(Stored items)
----

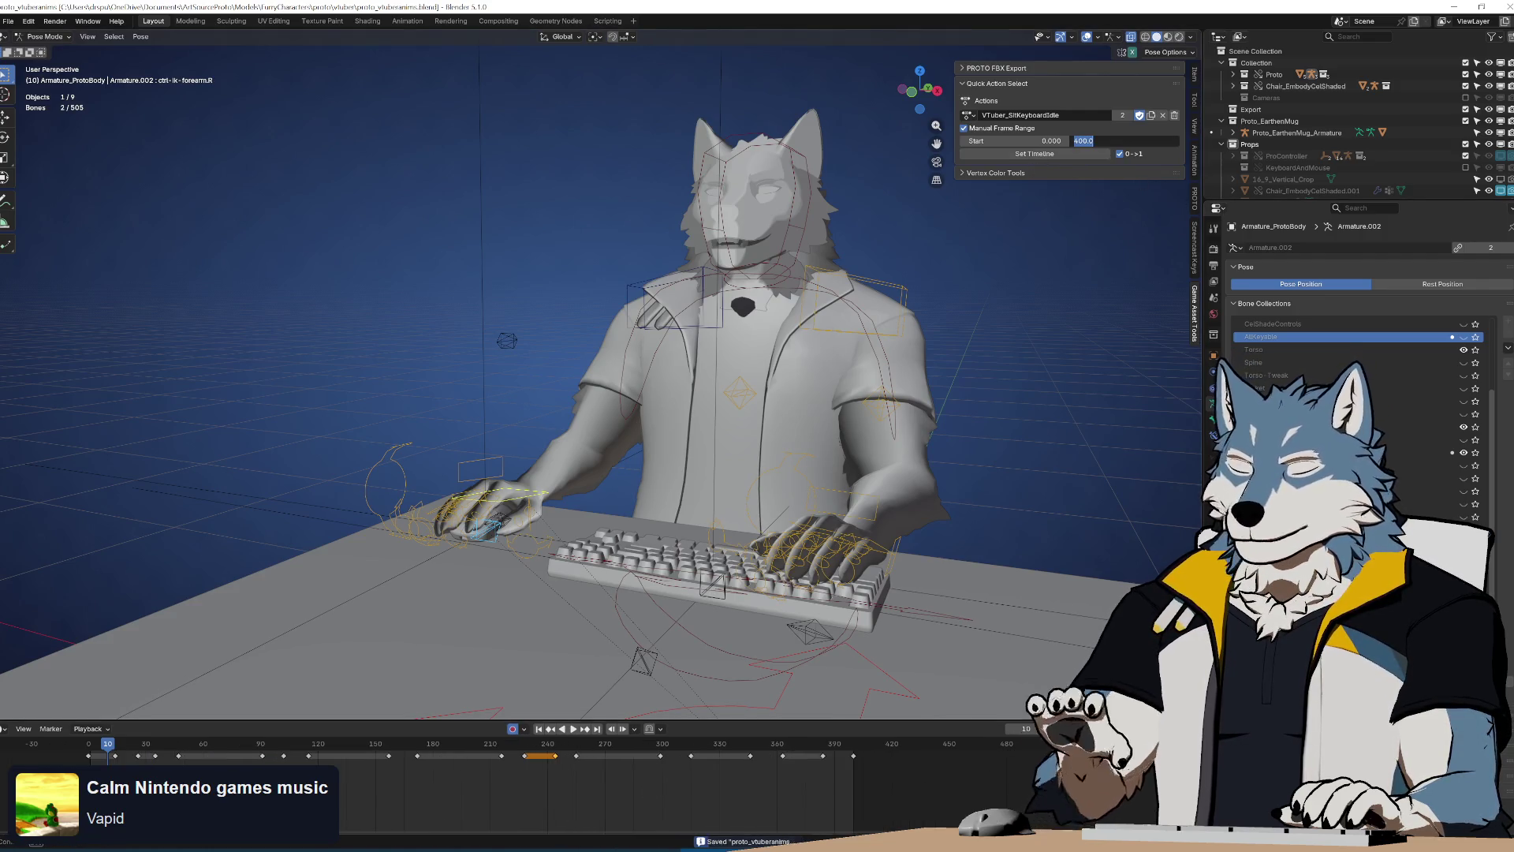
Set the action end frame to 600 and slide all keyframes later
{"action": "type", "text": "60"}
{"action": "key", "text": "Return"}
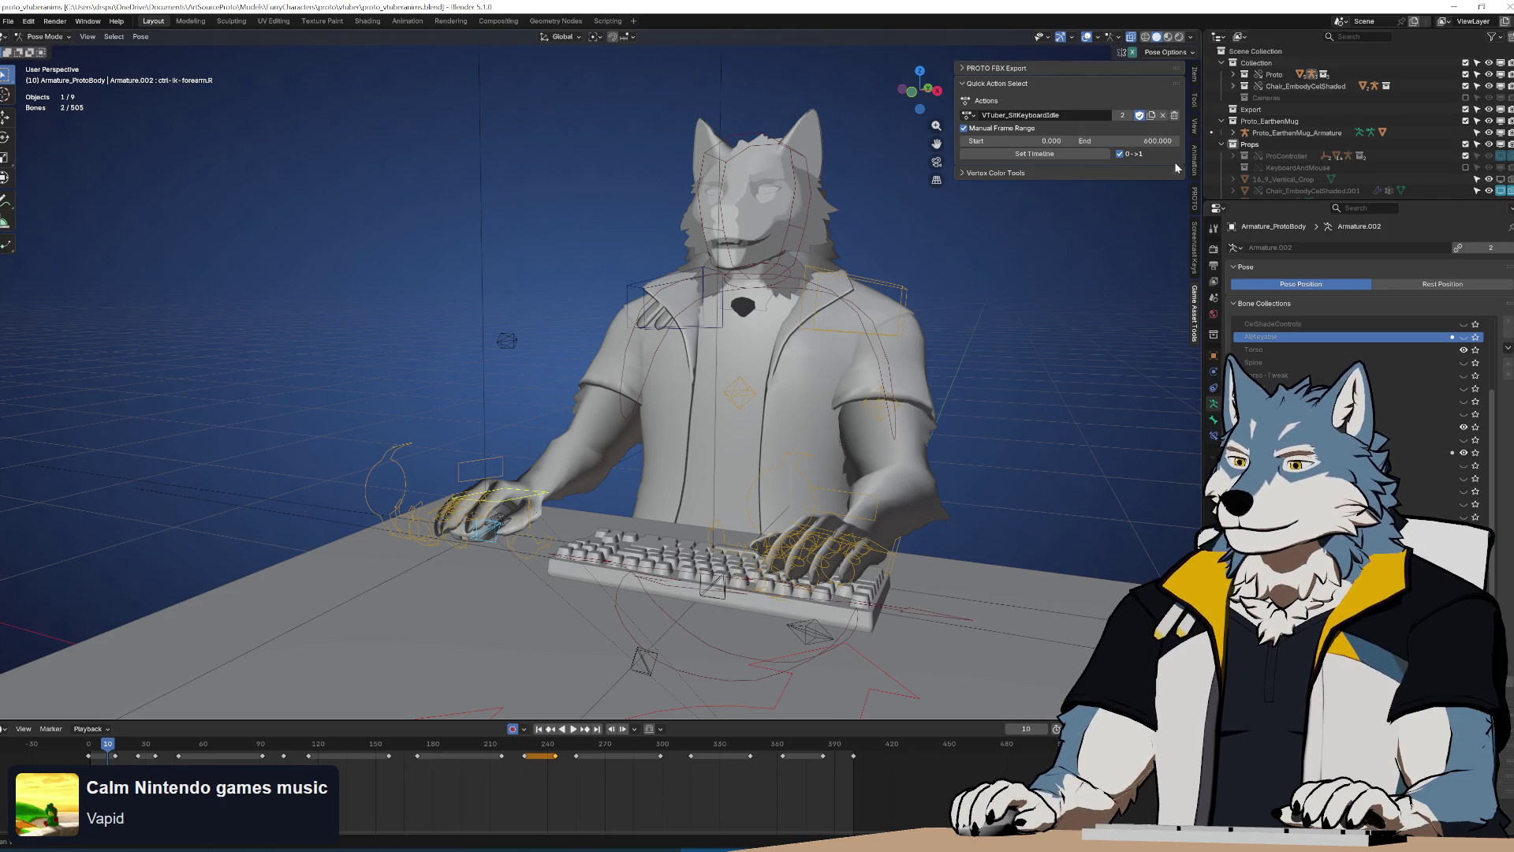
{"action": "scroll", "coordinate": [674, 793], "scroll_direction": "down", "scroll_amount": 3}
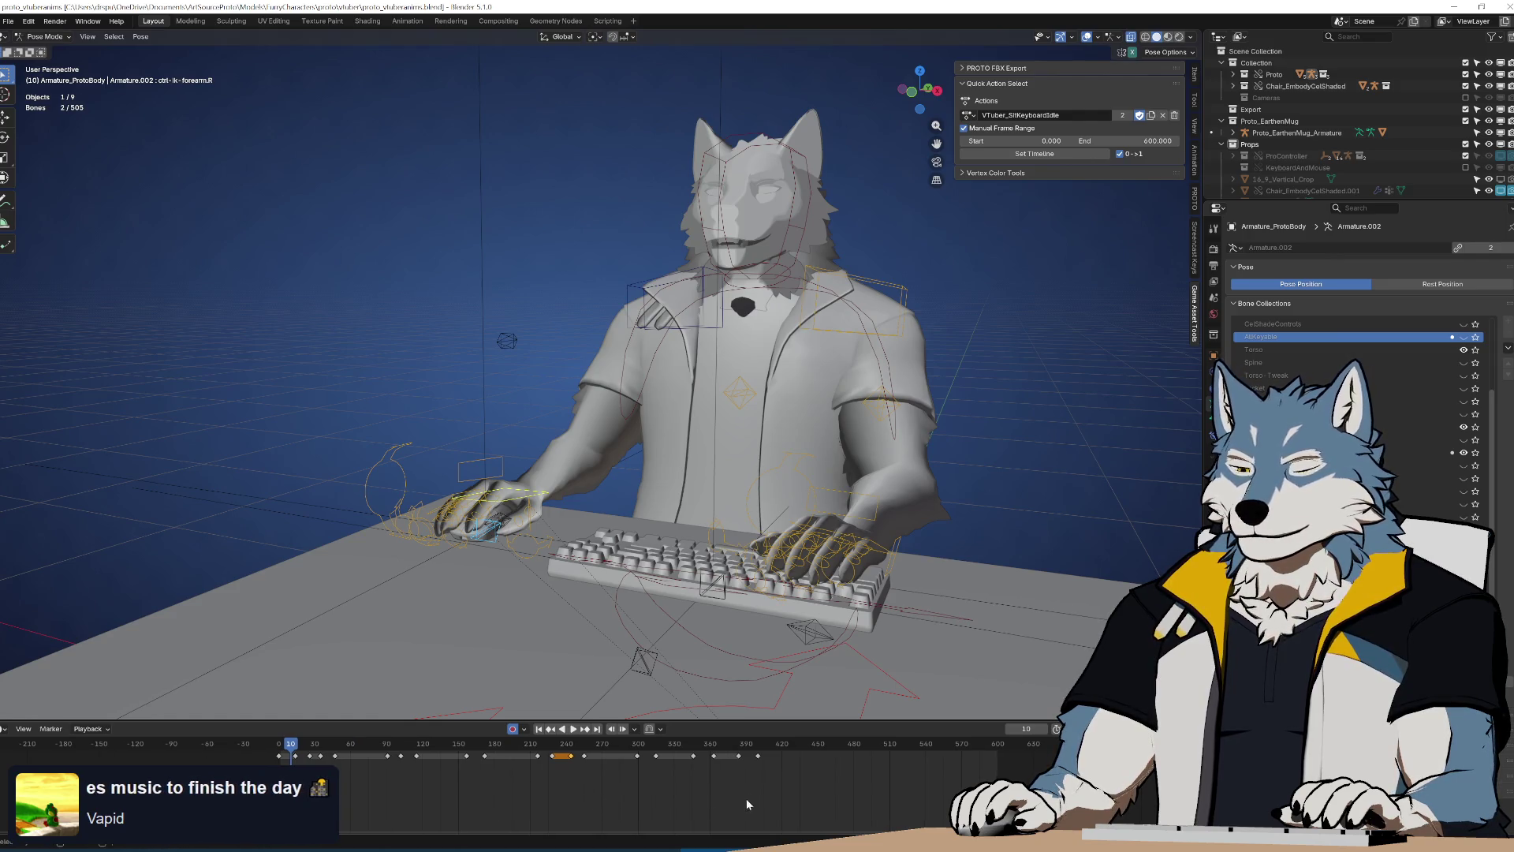
{"action": "left_click", "coordinate": [751, 770]}
{"action": "key", "text": "a"}
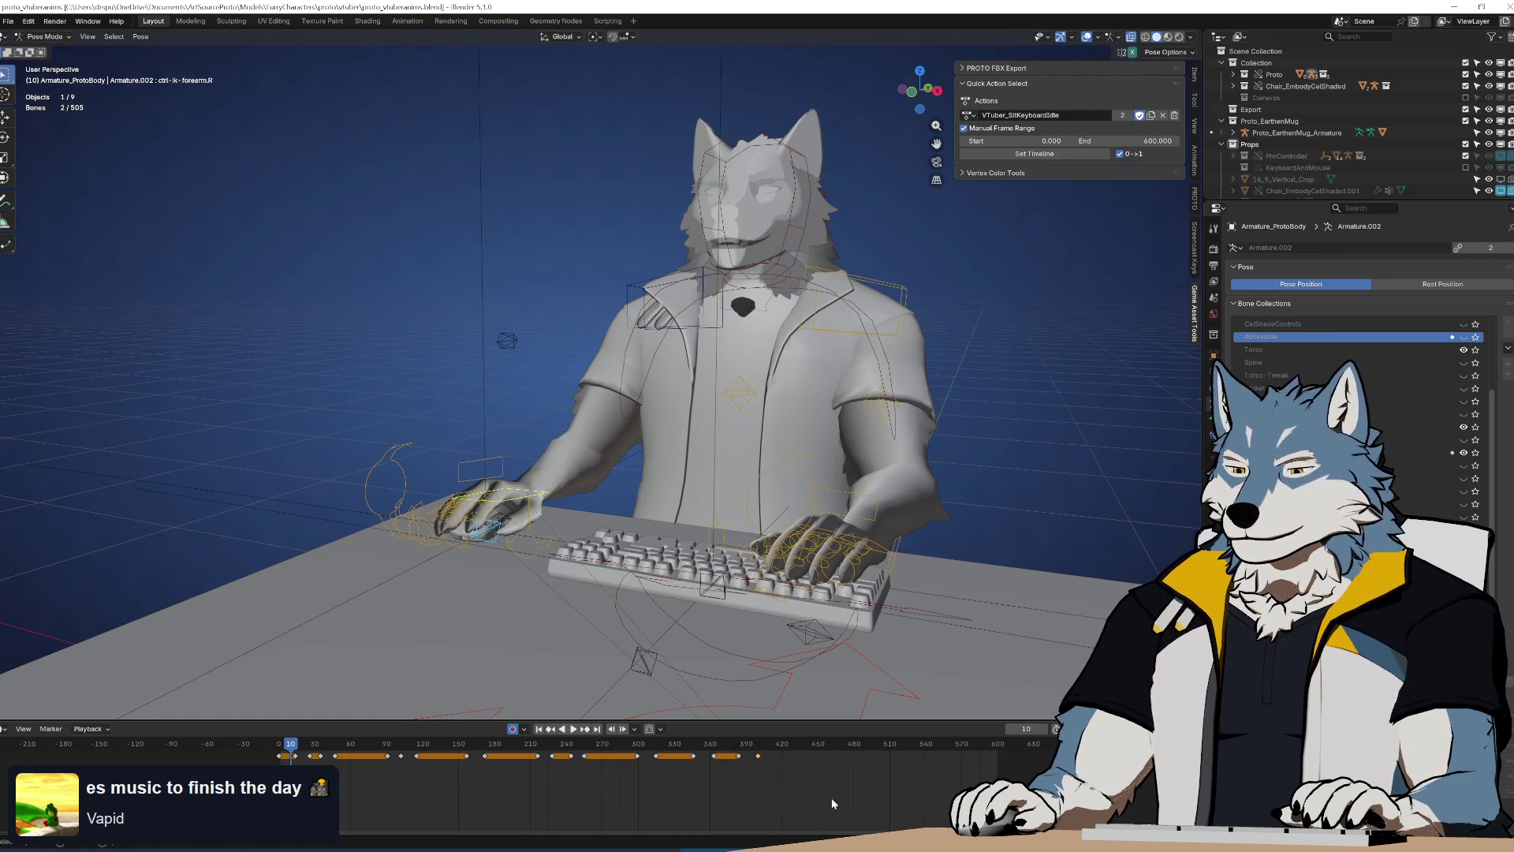
{"action": "key", "text": "g"}
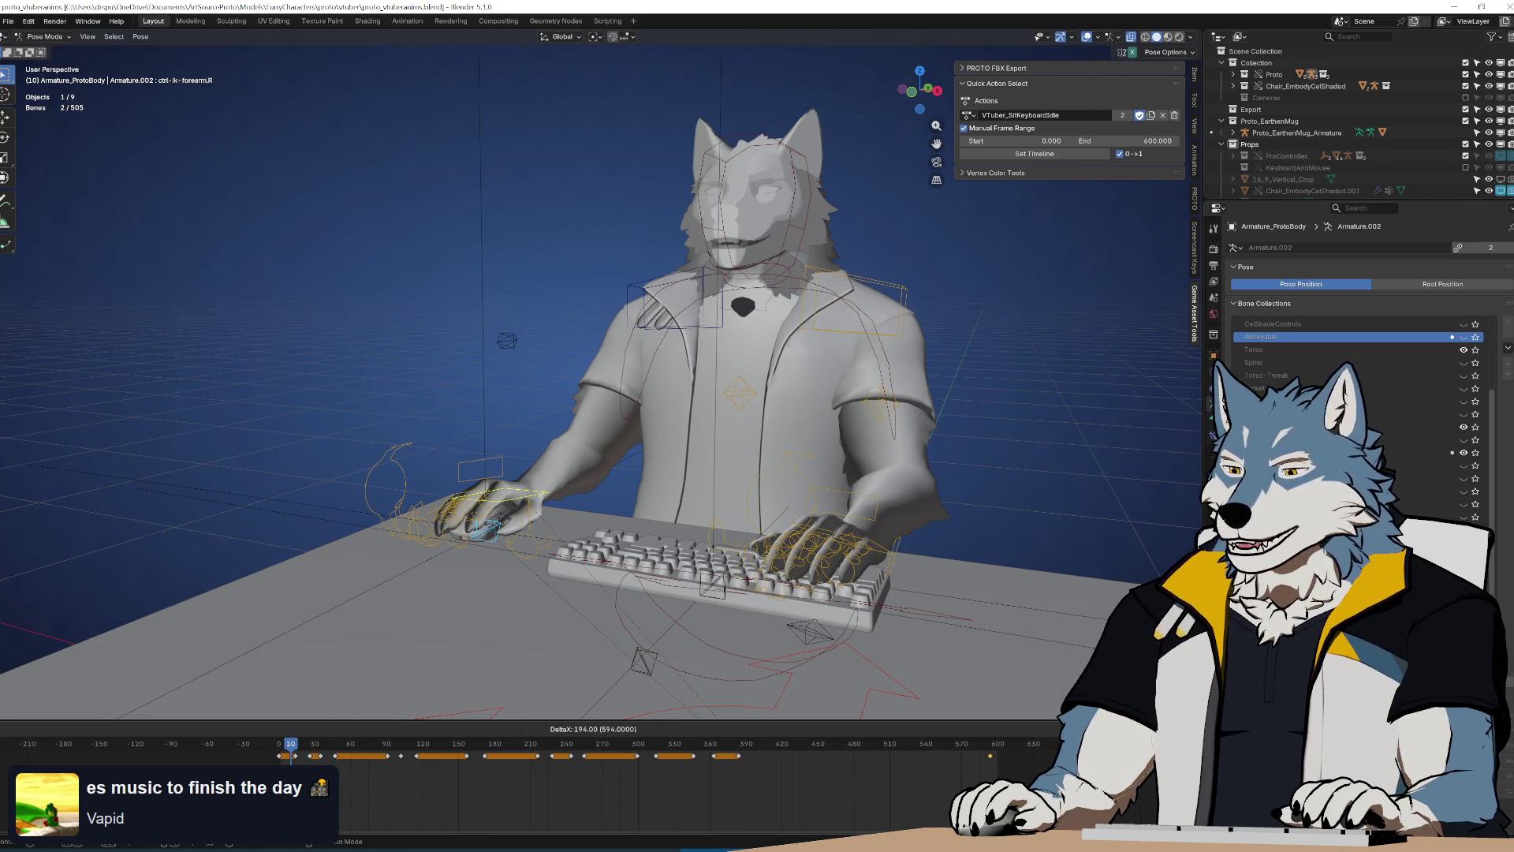
{"action": "left_click", "coordinate": [802, 793]}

----

WORK REQUEST: Search the data above for the string "text". Report every line where it is found.

SOLUTION:
{"action": "type", "text": "60"}
{"action": "key", "text": "Return"}
{"action": "key", "text": "a"}
{"action": "key", "text": "g"}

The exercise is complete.